◆ **WORK REQUEST**: All records must be quoted exactly. Omit the pictures.

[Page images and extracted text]
<<<<

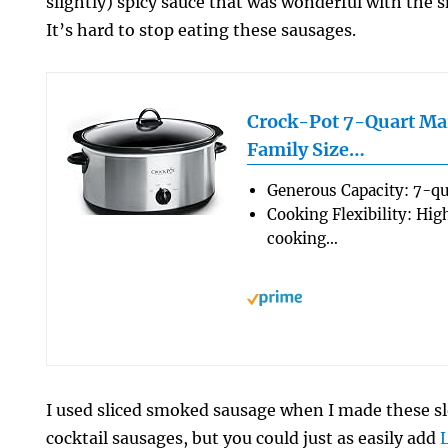
slightly) spicy sauce that was wonderful with the 
It’s hard to stop eating these sausages.
Crock-Pot 7-Quart Ma
Family Size…
Generous Capacity: 7-qu
Cooking Flexibility: Hig
cooking…
I used sliced smoked sausage when I made these 
cocktail sausages, but you could just as easily add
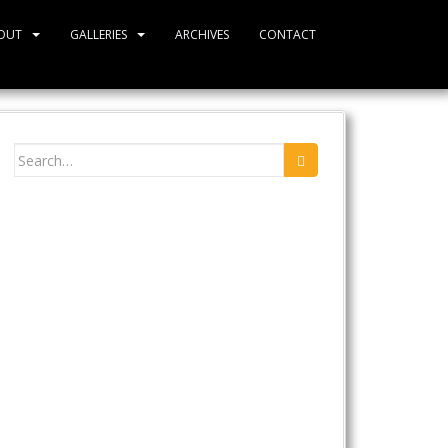
OUT
GALLERIES
ARCHIVES
CONTACT
Search
for:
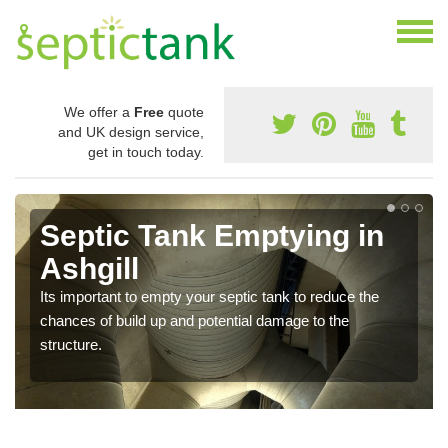
We offer a
Free
quote
and UK design service,
get in touch today.
Septic Tank Emptying in
Ashgill
Its important to empty your septic tank to reduce the
chances of build up and potential damage to the
structure.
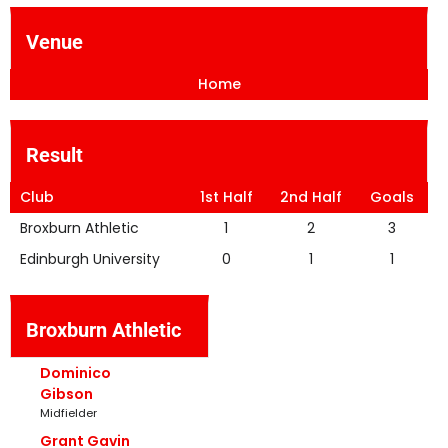
Venue
Home
Result
Club
1st Half
2nd Half
Goals
Broxburn Athletic
1
2
3
Edinburgh University
0
1
1
Broxburn Athletic
Dominico
Gibson
Midfielder
Grant Gavin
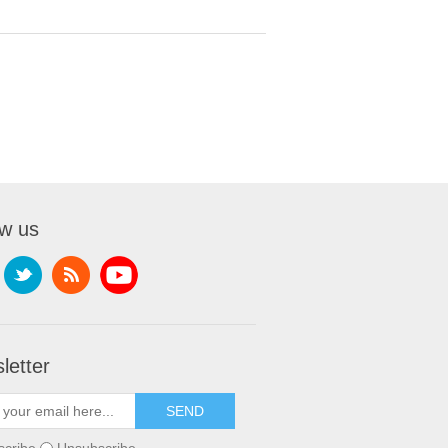
ow us
letter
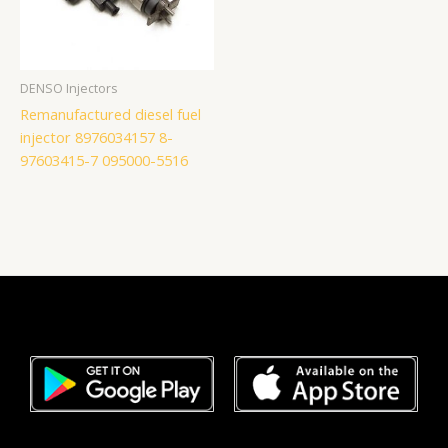
DENSO Injectors
Remanufactured diesel fuel
injector 8976034157 8-
97603415-7 095000-5516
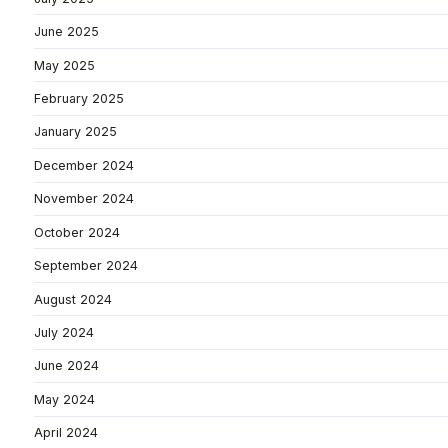
June 2025
May 2025
February 2025
January 2025
December 2024
November 2024
October 2024
September 2024
August 2024
July 2024
June 2024
May 2024
April 2024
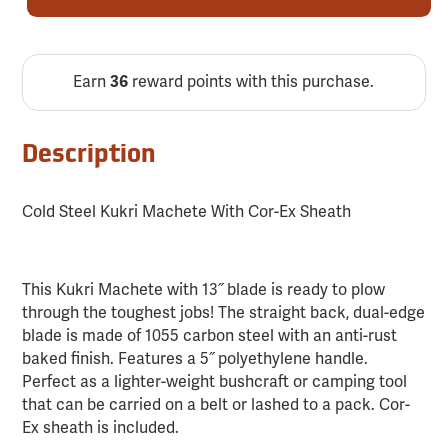
Earn
36
reward points with this purchase.
Description
Cold Steel Kukri Machete With Cor-Ex Sheath
This Kukri Machete with 13˝ blade is ready to plow
through the toughest jobs! The straight back, dual-edge
blade is made of 1055 carbon steel with an anti-rust
baked finish. Features a 5˝ polyethylene handle.
Perfect as a lighter-weight bushcraft or camping tool
that can be carried on a belt or lashed to a pack. Cor-
Ex sheath is included.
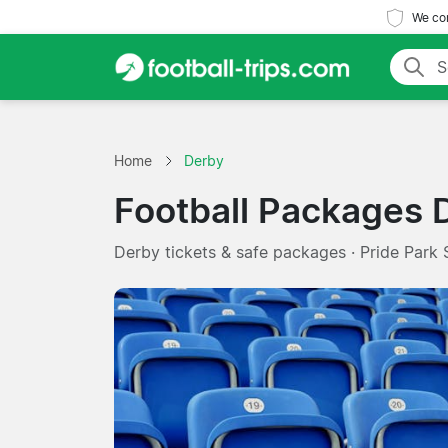
We com
Home
Derby
Football Packages 
Derby tickets & safe packages · Pride Park 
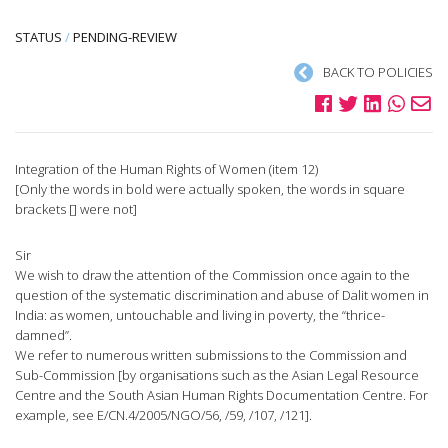
STATUS
/
PENDING-REVIEW
BACK TO POLICIES
Integration of the Human Rights of Women (item 12)
[Only the words in bold were actually spoken, the words in square
brackets [] were not]
Sir
We wish to draw the attention of the Commission once again to the
question of the systematic discrimination and abuse of Dalit women in
India: as women, untouchable and living in poverty, the “thrice-
damned”.
We refer to numerous written submissions to the Commission and
Sub-Commission [by organisations such as the Asian Legal Resource
Centre and the South Asian Human Rights Documentation Centre. For
example, see E/CN.4/2005/NGO/56, /59, /107, /121].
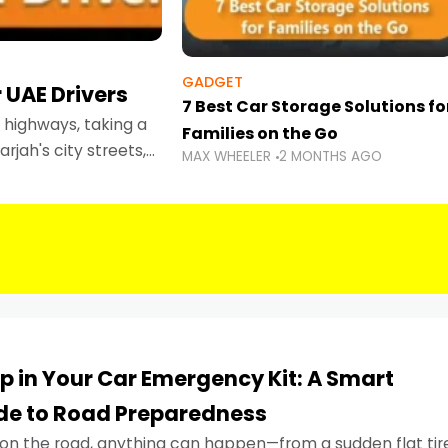
GADGET
 UAE Drivers
7 Best Car Storage Solutions fo
highways, taking a
Families on the Go
rjah's city streets,
MAX WHEELER
2 MONTHS AGO
 than ever.
p in Your Car Emergency Kit: A Smart
ide to Road Preparedness
on the road, anything can happen—from a sudden flat tir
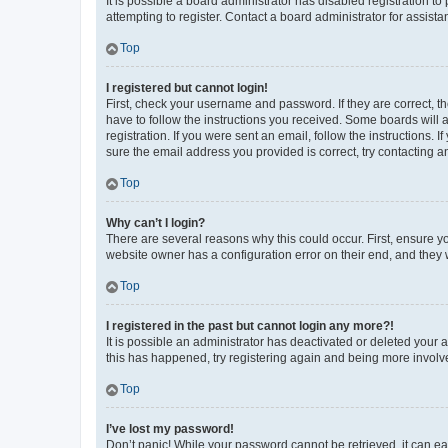
It is possible a board administrator has disabled registration 
attempting to register. Contact a board administrator for assista
Top
I registered but cannot login!
First, check your username and password. If they are correct, 
have to follow the instructions you received. Some boards will a
registration. If you were sent an email, follow the instructions
sure the email address you provided is correct, try contacting a
Top
Why can’t I login?
There are several reasons why this could occur. First, ensure y
website owner has a configuration error on their end, and they w
Top
I registered in the past but cannot login any more?!
It is possible an administrator has deactivated or deleted your
this has happened, try registering again and being more involv
Top
I’ve lost my password!
Don’t panic! While your password cannot be retrieved, it can eas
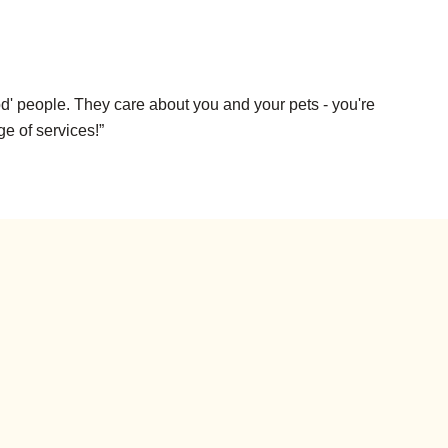
d' people. They care about you and your pets - you're
ge of services!”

>>>>

◆ **ANSWER AREA**:
slightly) spicy sauce that was wonderful with the 
It’s hard to stop eating these sausages.
Crock-Pot 7-Quart Ma
Family Size…
Generous Capacity: 7-qu
Cooking Flexibility: Hig
cooking…
I used sliced smoked sausage when I made these 
cocktail sausages, but you could just as easily add
OUT
GALLERIES
ARCHIVES
CONTACT
Search
for:
We offer a
Free
quote
and UK design service,
get in touch today.
Septic Tank Emptying in
Ashgill
Its important to empty your septic tank to reduce the
chances of build up and potential damage to the
structure.
Venue
Home
Result
Club
1st Half
2nd Half
Goals
Broxburn Athletic
1
2
3
Edinburgh University
0
1
1
Broxburn Athletic
Dominico
Gibson
Midfielder
Grant Gavin
ow us
letter
DENSO Injectors
Remanufactured diesel fuel
injector 8976034157 8-
97603415-7 095000-5516
June 2025
May 2025
February 2025
January 2025
December 2024
November 2024
October 2024
September 2024
August 2024
July 2024
June 2024
May 2024
April 2024
Earn
36
reward points with this purchase.
Description
Cold Steel Kukri Machete With Cor-Ex Sheath
This Kukri Machete with 13˝ blade is ready to plow
through the toughest jobs! The straight back, dual-edge
blade is made of 1055 carbon steel with an anti-rust
baked finish. Features a 5˝ polyethylene handle.
Perfect as a lighter-weight bushcraft or camping tool
that can be carried on a belt or lashed to a pack. Cor-
Ex sheath is included.
We com
Home
Derby
Football Packages 
Derby tickets & safe packages · Pride Park 
STATUS
/
PENDING-REVIEW
BACK TO POLICIES
Integration of the Human Rights of Women (item 12)
[Only the words in bold were actually spoken, the words in square
brackets [] were not]
Sir
We wish to draw the attention of the Commission once again to the
question of the systematic discrimination and abuse of Dalit women in
India: as women, untouchable and living in poverty, the “thrice-
damned”.
We refer to numerous written submissions to the Commission and
Sub-Commission [by organisations such as the Asian Legal Resource
Centre and the South Asian Human Rights Documentation Centre. For
example, see E/CN.4/2005/NGO/56, /59, /107, /121].
GADGET
 UAE Drivers
7 Best Car Storage Solutions fo
highways, taking a
Families on the Go
rjah's city streets,
MAX WHEELER
2 MONTHS AGO
 than ever.
p in Your Car Emergency Kit: A Smart
ide to Road Preparedness
on the road, anything can happen—from a sudden flat tir
It is possible a board administrator has disabled registration 
attempting to register. Contact a board administrator for assista
Top
I registered but cannot login!
First, check your username and password. If they are correct, 
have to follow the instructions you received. Some boards will a
registration. If you were sent an email, follow the instructions
sure the email address you provided is correct, try contacting a
Top
Why can’t I login?
There are several reasons why this could occur. First, ensure y
website owner has a configuration error on their end, and they w
Top
I registered in the past but cannot login any more?!
It is possible an administrator has deactivated or deleted your
this has happened, try registering again and being more involv
Top
I’ve lost my password!
Don’t panic! While your password cannot be retrieved, it can eas
d' people. They care about you and your pets - you're
ge of services!”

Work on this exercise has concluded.